The idea to develop an internal R package was sparked by a conversation between two data scientists discussing functions they had written. They quickly recognized that there was some overlap and there would be tremendous benefits from formally organizing the functions into a package. Many of the functions had broad applicability across the analyst community, so a single good solution could help many people. That afternoon they booked a meeting room, and effo was born. Rather than developing personal functions in silos, creating a package made it easier to collaborate and develop a better product together. After augmenting the R package with documentation and tests, they shared it with the analyst community so everyone could benefit.
Similarly, py_effo was originally a side-of-desk project for two data scientists on our Digital team. Analysts at 84.51˚ have historically used R more frequently than Python, but in 2016 our Digital team began migrating its codebase to Python, and thus arose the need for a Python equivalent to effo. Over several weeks, two members of the team identified pain points (primarily database connections) and built up a codebase to address them.
Both packages are currently hosted on GitHub Enterprise, which allows all of our scientists to contribute improvements through pull requests. Just as importantly, GitHub makes it simple for users to log issues even if they’re not interested in contributing their own code.
Socialization of internal tools presents a totally different (and equally daunting) challenge from development. Every organization struggles with teams becoming siloed, and 84.51˚ is no different. However, good information-sharing practices can mitigate these problems.
Fortunately, effo and py_effo solve real needs - so others are usually happy to adopt them once they see the benefits. The bigger challenge is in spreading awareness of the packages and understanding of what they do. At 84.51˚, we’ve had success by focusing on three strategies:
- Documenting them well
- Incorporating them in internal trainings
- Using them in internal example code
Documentation is the single most important element of socialization. Analysts can’t use a tool that they don’t understand. In both effo and py_effo, the package developers made documentation a first-class goal, documenting each new function or class as they went. This has resulted in a sizable but easily consummable record of function descriptions, parameters, and return values.
Internal trainings for R and Python are often targeted at analysts who have yet to form habits with these languages. This makes these trainings an ideal opportunity to help others add effo and py_effo to their workflows permanently. By referring analysts to the documentation and the code examples (which incorporate the internal packages), we show them where to look in the future for usage patterns.

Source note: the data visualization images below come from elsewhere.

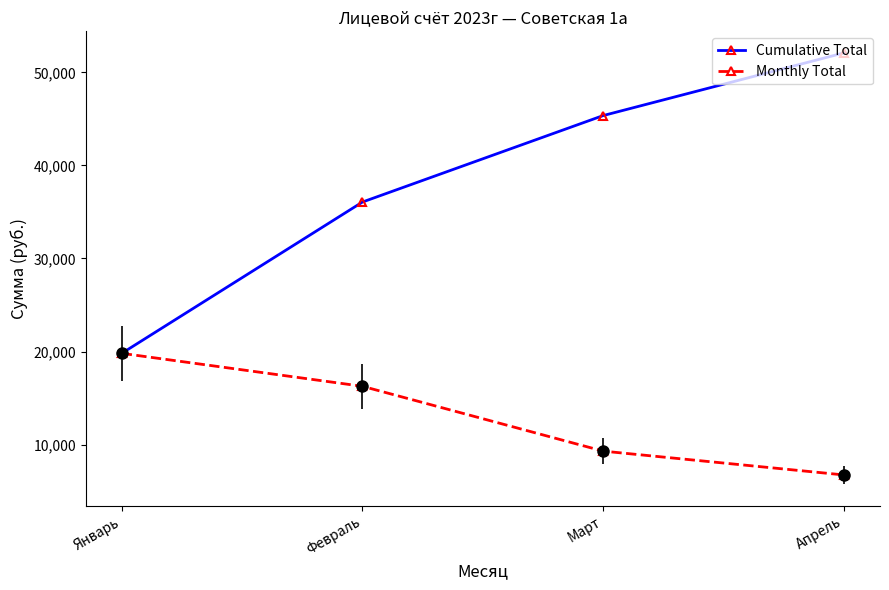

The Monthly Total series shows 16260.9 at Февраль. True or false?

True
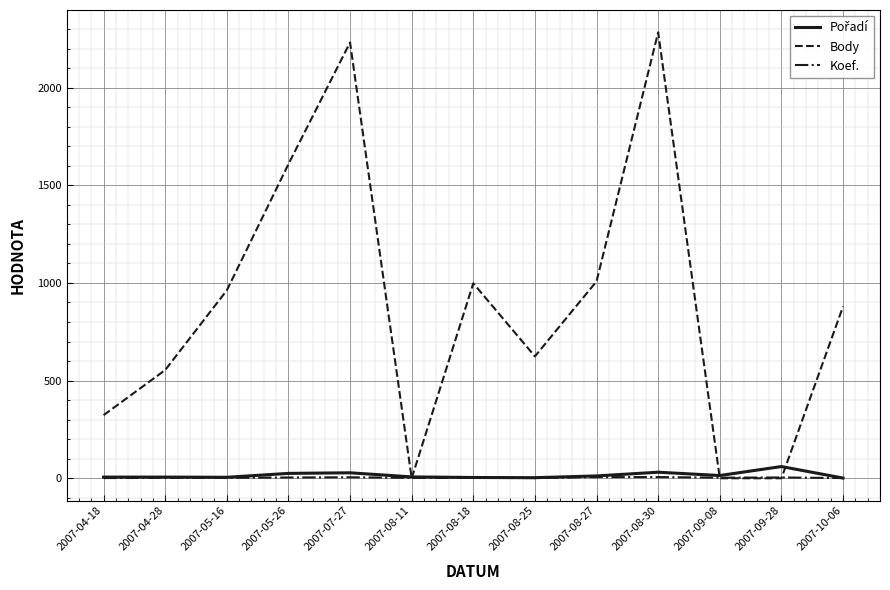

Between 2007-04-28 and 2007-07-27, which series saw the biggest shift?

Body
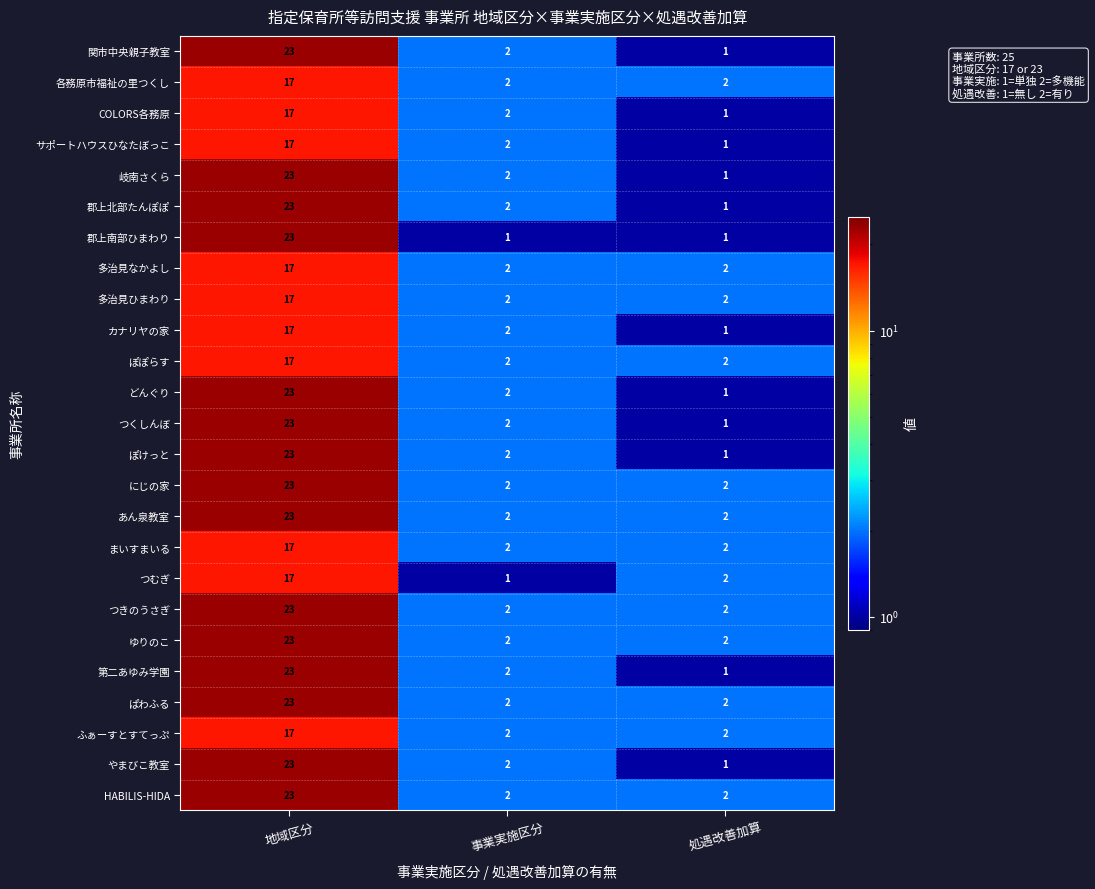

What is the average value of the ぱわふる series?

9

Like any major project, an internal package demands ongoing maintenance. At 84.51˚, one data scientist owns each package, and is responsible for moderating the GitHub repo by managing pull requests, addressing known issues, and handling feature requests. But a major internal tool requires more than just one person. Both effo and py_effo rely heavily on community contributions and bug logging; the package owners are just those responsible for taking (or assigning) action based on community feedback. Work on the packages remains side-of-desk, but as more analysts come to rely on these tools that may change.